A multidão parecia derrotada e a manifestação dispersa. Mas, aos poucos, os grupos que antes tinham fugido do gás lacrimogéneo e das carrinhas militares recomeçam a avançar em direcção à Tahrir e a polícia, que pouco antes parecia ter a praça tomada, desapareceu. Alguns grupos de agentes mantiveram-se ao longe em pelo menos duas das ruas que dão acesso à Tahrir, incluindo a que permite chegar ao edifício do Conselho de Ministros.
Pelas nove da noite continuavam a chegar egípcios à praça, muitos com sacos de plástico cheios de garrafas de água e alguns com borrifadores com água ou leite, para melhor resistir ao gás que irrita os olhos e a garganta.
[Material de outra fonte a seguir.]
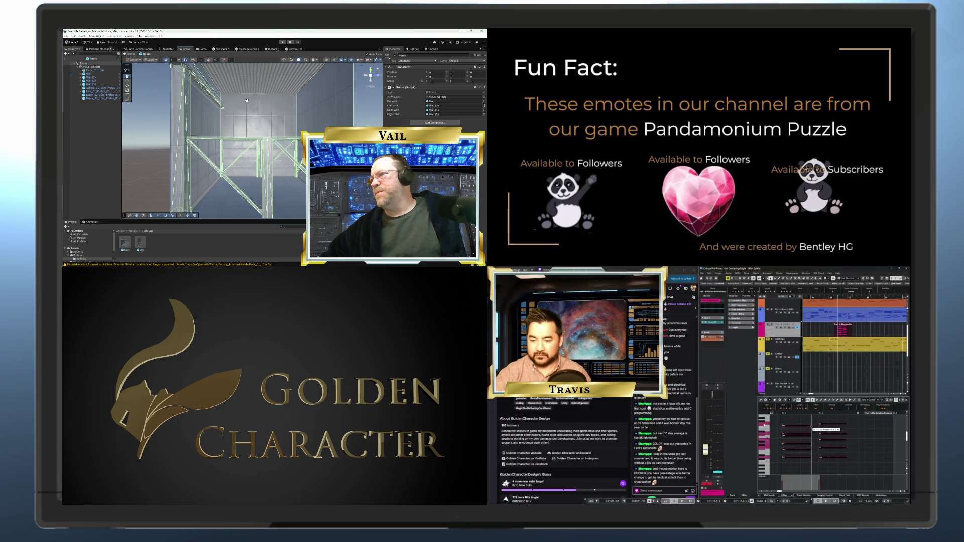
left_click(93, 75)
Alguns já erguiam cartazes com palavras de ordem contra o SCAF e o seu líder, o marechal Hussein Tantawi. Os slogans repetidos são os mesmos que usaram para derrubar Mubarak. Só mudam os nomes, e onde antes surgia o do ditador aparece agora o de Tantawi ou a palavra marechal: “Liberdade, liberdade”; “O povo quer a queda do marechal”; “A Praça é do povo”.
“Estou cansada de tentar perceber porque é que nos atacaram. Julgo que é uma sobreposição de dois motivos. Por um lado, é bom manterem este estado de coisas, tudo a arder, para dizerem que são necessários. Mas também acho que o Ministério do Interior simplesmente não sabe fazer as coisas de outra forma. Eles não sabem lidar com protestos pacíficos, só sabem responder com violência”, diz Mona Soueif. “Provavelmente vão tentar usar isto para adiar as eleições”, afirma, ecoando uma opinião partilhada por muitos dos que encheram a Tahrir neste sábado.
“Isto parece-se muito com Janeiro e Fevereiro. Espero que seja uma nova vaga de revolução para acabarmos de vez com o poder das estruturas militares. Espero que todos queiram ficar aqui”, acrescenta a activista. “Há bocado estávamos a brincar com o facto de se estar a aproximar o Inverno. A revolução parece gostar do Inverno.”